5.1.7 Treatment/Intervention

No studies were located to examine the potential benefits of treatment and interventions to support parent-child relationships during and after relocation.

5.2 Conclusion

The negative impact of divorce on children is well documented in the research, as are the protective factors that mitigate the negative impact that divorce and separation can have on children (Austin, 2012, Bala & Harris, 2006, Glennon, 2008, and Wallerstein & Tanke, 1996). What is less clear is how this research applies to relocation. Wallerstein & Tanke (1996) note that relocation for a child who has already experienced the divorce of their parents can represent yet another incident of trauma, while other research identifies the correlation between the well being of the custodial parent and the well-being of the child (Gelnnon, 2008).
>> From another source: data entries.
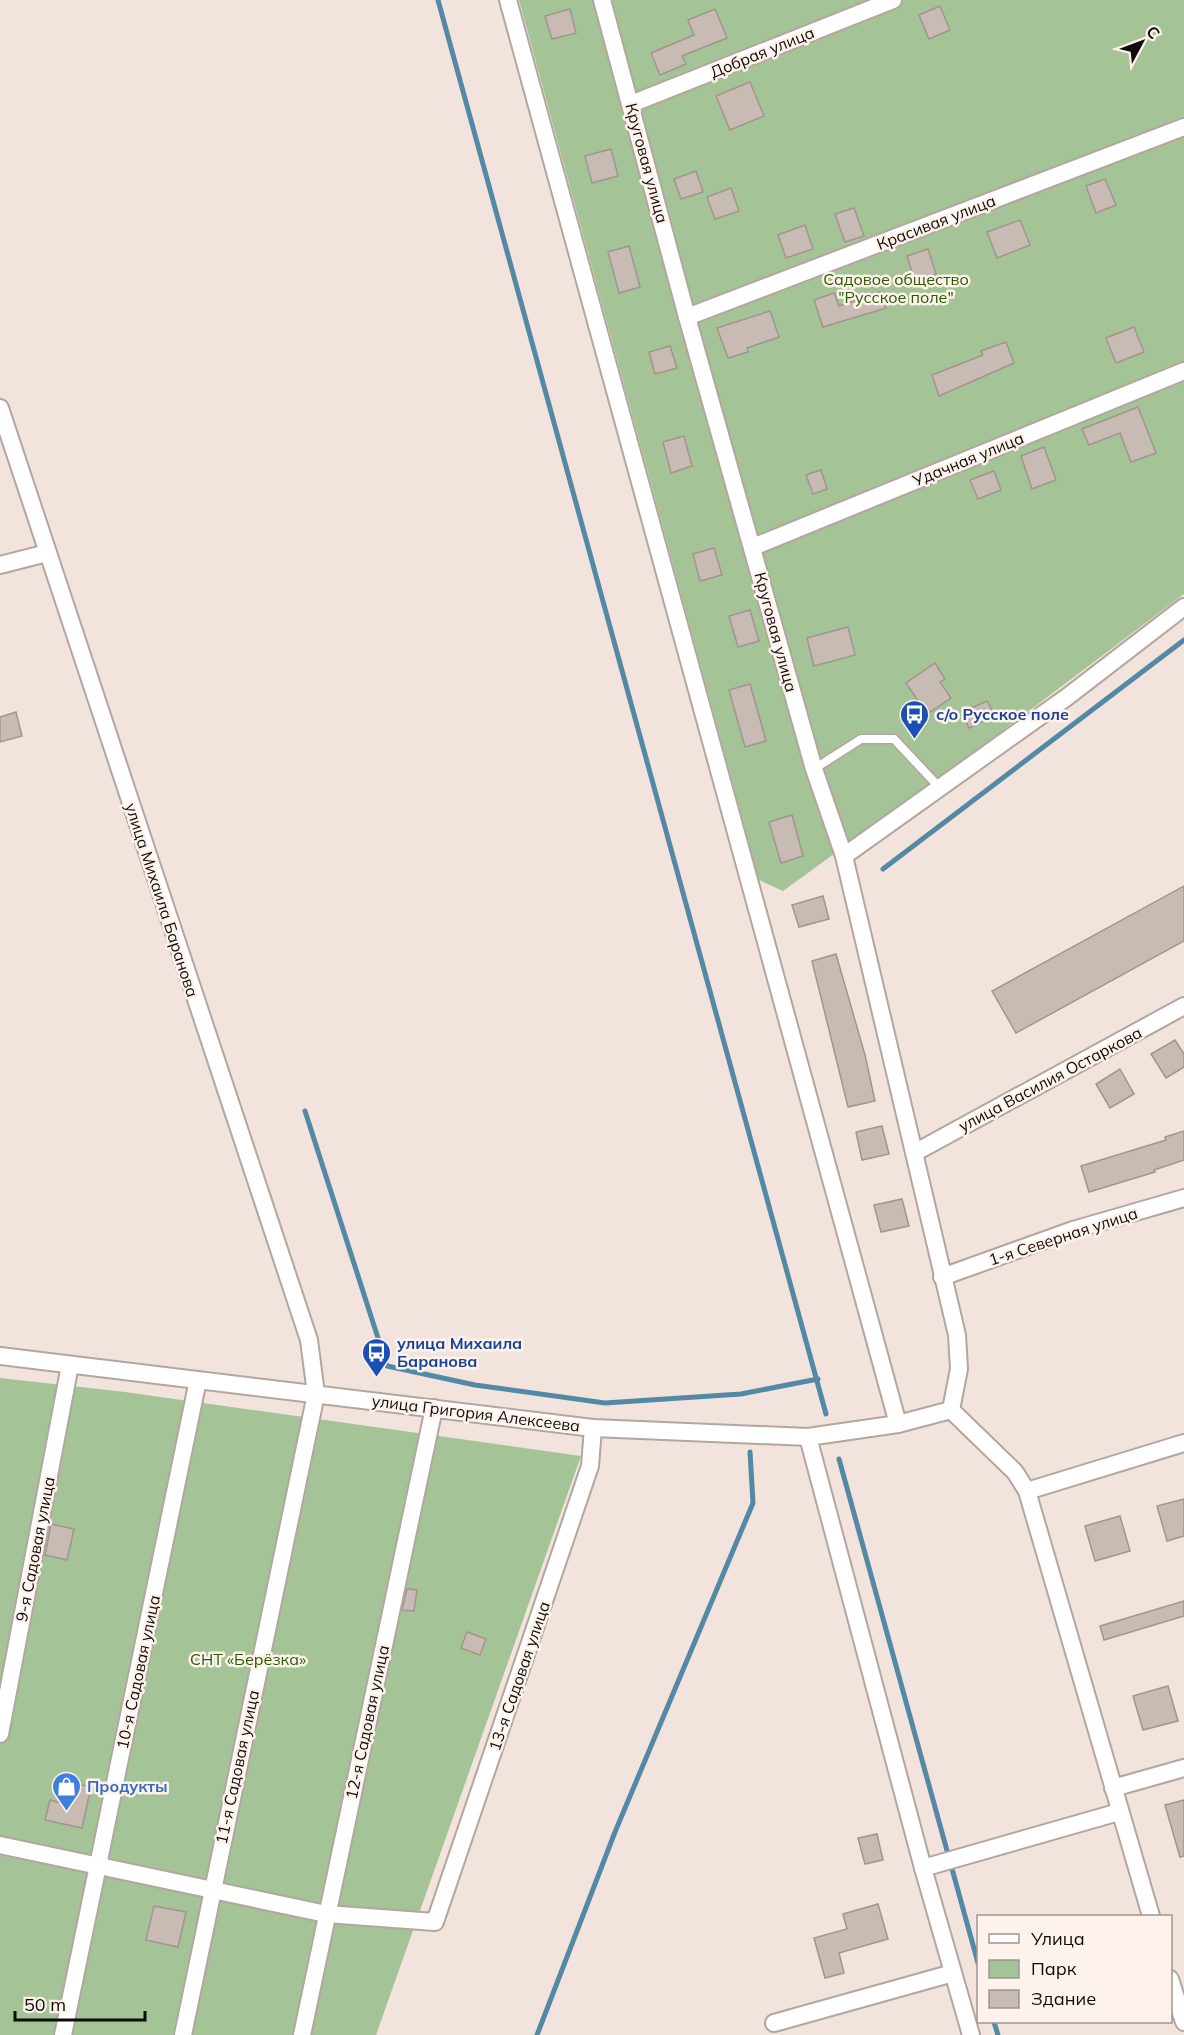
<svg xmlns="http://www.w3.org/2000/svg" width="1184" height="2035" font-family="Mulish,sans-serif">
<style>
.green{fill:#a4c396}
.lines{fill:none;stroke-linecap:round;stroke-linejoin:round}
.stream{stroke:#5489a6;stroke-width:5}
.building{fill:#c8bbb4;stroke:#a2958f;stroke-width:1.5}
.service-casing{stroke:#b3a69f;stroke-width:11}
.minor-casing{stroke:#b3a69f;stroke-width:20}
.service{stroke:#fff;stroke-width:8}
.minor{stroke:#fff;stroke-width:16}
.labels{text-anchor:middle;stroke-width:5;stroke-linejoin:round;paint-order:stroke}
.street-label{font-size:16px;fill:#0f0b08;stroke:#fef2ec}
.park-label{font-size:16px;fill:#295c00;stroke:#fef2ec}
.transit-label{font-size:16px;font-weight:bold;fill:#164399;stroke:#fef2ec;text-anchor:start}
.shop-label{font-size:16px;font-weight:bold;fill:#366cbe;stroke:#fef2ec;text-anchor:start}
</style>
<rect width="100%" height="100%" fill="#f2e4dd"/>
<g class="green">
<path d="M519 0H1184V594L976 751 783 891 759 880Z"/>
<path d="M0 1378 125 1392 581 1456 376 2035H0Z"/>
</g>
<g class="lines">
<g class="stream">
<path d="M438 0 826 1414"/>
<path d="M883 869 1184 640"/>
<path d="M305 1111 387 1366 475 1385 605 1403 741 1394 818 1379"/>
<path d="M839 1459 978 1963"/>
<path d="M994 2022 998 2035"/>
<path d="M537 2035 615 1832 753 1503 750 1452"/>
</g>
</g>
<g class="building">
<path d="M940 6 950 30 929 39 919 15Z"/>
<path d="M570 9 576 33 552 39 545 16Z"/>
<path d="M715 9 727 38 682 56 686 64 660 75 651 53 694 35 688 20Z"/>
<path d="M750 82 764 116 730 130 716 96Z"/>
<path d="M611 149 618 176 592 183 585 156Z"/>
<path d="M696 171 703 192 681 199 674 179Z"/>
<path d="M1105 179 1116 205 1096 213 1086 186Z"/>
<path d="M731 188 739 211 715 219 707 197Z"/>
<path d="M854 208 864 236 845 242 835 214Z"/>
<path d="M1020 220 1030 245 997 258 987 232Z"/>
<path d="M805 225 813 249 786 258 778 235Z"/>
<path d="M629 246 640 287 619 293 608 252Z"/>
<path d="M928 249 936 274 915 281 907 256Z"/>
<path d="M880 292 886 308 823 327 814 300 834 293 839 306Z"/>
<path d="M770 311 779 337 747 348 748 352 728 358 717 328Z"/>
<path d="M1134 327 1144 352 1116 363 1106 338Z"/>
<path d="M1006 342 1014 363 939 396 932 375 983 355 981 351Z"/>
<path d="M670 346 677 368 655 374 649 352Z"/>
<path d="M1138 407 1156 453 1131 462 1120 433 1089 445 1082 429Z"/>
<path d="M684 436 692 466 671 473 663 442Z"/>
<path d="M1044 447 1056 480 1032 489 1021 456Z"/>
<path d="M821 470 827 489 813 494 806 475Z"/>
<path d="M994 471 1001 490 978 499 970 480Z"/>
<path d="M714 548 722 575 700 581 693 554Z"/>
<path d="M750 610 759 641 738 647 729 616Z"/>
<path d="M848 627 855 655 814 666 807 638Z"/>
<path d="M935 663 945 679 940 682 951 698 927 714 906 683Z"/>
<path d="M750 684 766 741 745 747 729 690Z"/>
<path d="M987 701 995 716 969 728 962 712Z"/>
<path d="M16 712 22 736 0 742V717Z"/>
<path d="M792 815 803 856 781 863 769 822Z"/>
<path d="M1184 886V941L1016 1033 992 991Z"/>
<path d="M823 896 829 919 799 927 792 905Z"/>
<path d="M836 954 865 1055 875 1101 848 1107 812 961Z"/>
<path d="M1175 1040 1184 1054V1067L1166 1078 1151 1054Z"/>
<path d="M1120 1069 1134 1094 1110 1108 1096 1084Z"/>
<path d="M882 1126 889 1154 862 1160 856 1132Z"/>
<path d="M1184 1131V1160L1154 1170 1155 1172 1089 1192 1081 1166 1166 1140 1165 1137Z"/>
<path d="M902 1199 909 1226 881 1232 874 1205Z"/>
<path d="M1184 1499V1536L1167 1541 1157 1506Z"/>
<path d="M1120 1516 1130 1551 1095 1561 1085 1526Z"/>
<path d="M51 1524 74 1529 67 1560 45 1555Z"/>
<path d="M407 1589 417 1590 414 1611 402 1610Z"/>
<path d="M1184 1601V1616L1104 1640 1100 1626Z"/>
<path d="M467 1632 486 1639 480 1655 461 1648Z"/>
<path d="M1168 1686 1178 1721 1143 1730 1133 1696Z"/>
<path d="M73 1783 91 1787 82 1828 45 1820 50 1800 68 1805Z"/>
<path d="M1184 1800V1856L1180 1857 1165 1805Z"/>
<path d="M877 1834 883 1860 865 1864 858 1838Z"/>
<path d="M878 1904 888 1939 839 1953 844 1973 825 1978 814 1938 847 1929 843 1914Z"/>
<path d="M154 1906 186 1912 178 1947 146 1940Z"/>
</g>
<g class="lines">
<defs>
<path id="service" d="M814 769 861 739H894L940 788"/>
<g id="minor">
<path d="M508 0 898 1424"/>
<path d="M602 0 687 317 814 769 844 856 957 1335 959 1369 951 1410"/>
<path d="M631 104 893 0"/>
<path d="M687 317 1184 127"/>
<path d="M0 408 309 1340 316 1394 183 2035"/>
<path d="M753 547 1184 371"/>
<path d="M0 565 47 553"/>
<path d="M844 856 1067 697 1184 607"/>
<path d="M916 1152 1184 1006"/>
<path d="M942 1277 1073 1230 1184 1198"/>
<path d="M0 1356 593 1428 808 1437 898 1424 951 1410"/>
<path d="M951 1410 1015 1472 1027 1491 1151 1916"/>
<path d="M808 1437 923 1868 971 2035"/>
<path d="M1027 1491 1184 1443"/>
<path d="M0 1734 70 1365"/>
<path d="M1113 1788 1184 1768"/>
<path d="M0 1845 326 1914 435 1922 590 1466 593 1428"/>
<path d="M923 1868 1119 1812"/>
<path d="M1170 1979 1184 2022"/>
<path d="M774 2023 953 1973"/>
<path d="M63 2035 198 1380"/>
<path d="M302 2035 434 1408"/>
</g>
</defs>
<use href="#service" class="service-casing"/>
<use href="#minor" class="minor-casing"/>
<use href="#service" class="service"/>
<use href="#minor" class="minor"/>
</g>
<defs>
<symbol id="bus-pin" viewBox="-11 -11 22 30"><path d="M0 17L-7.5 6A9.5 9.5 0 1 1 7.5 6Z" fill="#1a4fb4" stroke="#fef2ec"/><path d="M-5-6H5V4H4V6H2V4H-2V6H-4V4H-5ZM-3.5-4V0h7V-4ZM-3.5 1.2v1.5H-2V1.2ZM2 1.2v1.5H3.5V1.2Z" fill="#fff"/></symbol>
<symbol id="shop-pin" viewBox="-11 -11 22 30"><path d="M0 17L-7.5 6A9.5 9.5 0 1 1 7.5 6Z" fill="#3f7fe0" stroke="#fef2ec"/><path d="M-5-2.5h2.3a2.7 3.5 0 0 1 5.4 0H5L5.5 6h-11ZM-1.5-2.5h3a1.5 2.3 0 0 0-3 0Z" fill="#fff"/></symbol>
</defs>
<g fill-rule="evenodd">
<use href="#bus-pin" x="898" y="698" width="33" height="45"/>
<use href="#bus-pin" x="360" y="1336" width="33" height="45"/>
<use href="#shop-pin" x="50" y="1770" width="33" height="45"/>
</g>
<g class="labels">
<g class="street-label">
<text transform="translate(762 52) rotate(-22)" y="6">Добрая улица</text>
<text transform="translate(647 163) rotate(75)" y="6">Круговая улица</text>
<text transform="translate(936 222) rotate(-21)" y="6">Красивая улица</text>
<text transform="translate(968 459) rotate(-22)" y="6">Удачная улица</text>
<text transform="translate(776 632) rotate(75)" y="6">Круговая улица</text>
<text transform="translate(162 900) rotate(72)" y="6">улица Михаила Баранова</text>
<text transform="translate(1050 1079) rotate(-28)" y="6">улица Василия Остаркова</text>
<text transform="translate(1063 1236) rotate(-18)" y="6">1-я Северная улица</text>
<text transform="translate(476 1413) rotate(7)" y="6">улица Григория Алексеева</text>
<text transform="translate(35 1549) rotate(-79)" y="6">9-я Садовая улица</text>
<text transform="translate(138 1672) rotate(-78)" y="6">10-я Садовая улица</text>
<text transform="translate(519 1676) rotate(-71)" y="6">13-я Садовая улица</text>
<text transform="translate(367 1722) rotate(-78)" y="6">12-я Садовая улица</text>
<text transform="translate(237 1767) rotate(-78)" y="6">11-я Садовая улица</text>
</g>
<g class="park-label">
<text x="896" y="285">Садовое общество<tspan x="896" dy="18">"Русское поле"</tspan></text>
<text x="248" y="1665">СНТ «Берёзка»</text>
</g>
<g class="transit-label">
<text x="936" y="720">с/о Русское поле</text>
<text x="397" y="1349">улица Михаила<tspan x="397" dy="18">Баранова</tspan></text>
</g>
<g class="shop-label">
<text x="87" y="1792">Продукты</text>
</g>
</g>
<rect x="977" y="1915" width="195" height="108" fill="#fef2ec" stroke="#9e9691" stroke-width="1.5"/>
<rect x="989" y="1934" width="30" height="9" fill="#ffffff" stroke="#9e9691" stroke-width="1.5"/>
<text x="1031" y="1945" font-size="18" fill="#0f0b08">Улица</text>
<rect x="989" y="1960" width="30" height="18" fill="#a4c396" stroke="#9e9691" stroke-width="1.5"/>
<text x="1031" y="1975" font-size="18" fill="#0f0b08">Парк</text>
<rect x="989" y="1990" width="30" height="18" fill="#c8bbb4" stroke="#9e9691" stroke-width="1.5"/>
<text x="1031" y="2005" font-size="18" fill="#0f0b08">Здание</text>
<g transform="translate(1142 42) rotate(49)" stroke="#fef2ec" stroke-width="4.5" paint-order="stroke">
<path d="M0-4.5L10 22L0 15L-10 22Z" fill="#0f0b08"/>
<text y="-9" font-size="16" font-weight="bold" text-anchor="middle" fill="#0f0b08">С</text>
</g>
<path d="M15 2011v9h130v-9" fill="none" stroke="#0f0b08" stroke-width="3"/>
<text x="24" y="2011" font-size="18" fill="#0f0b08" stroke="#fef2ec" stroke-width="4.5" paint-order="stroke">50 m</text>
</svg>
Methodological issues in relocation research have also contributed to the contrasting and un-clear findings on relocation. Different definitions of ‘moving’, different outcome variables, different ways of measuring each outcome variable, and different ages of children studied has impacted the ability of professionals to draw clear findings and implications from the relocation research (McLeod, 2006). Unfortunately there is surprisingly little empirical research evidence about relocation disputes and the impact they have on family members to assist the courts with this task (Braver, Ellman & Fabricius, 2003).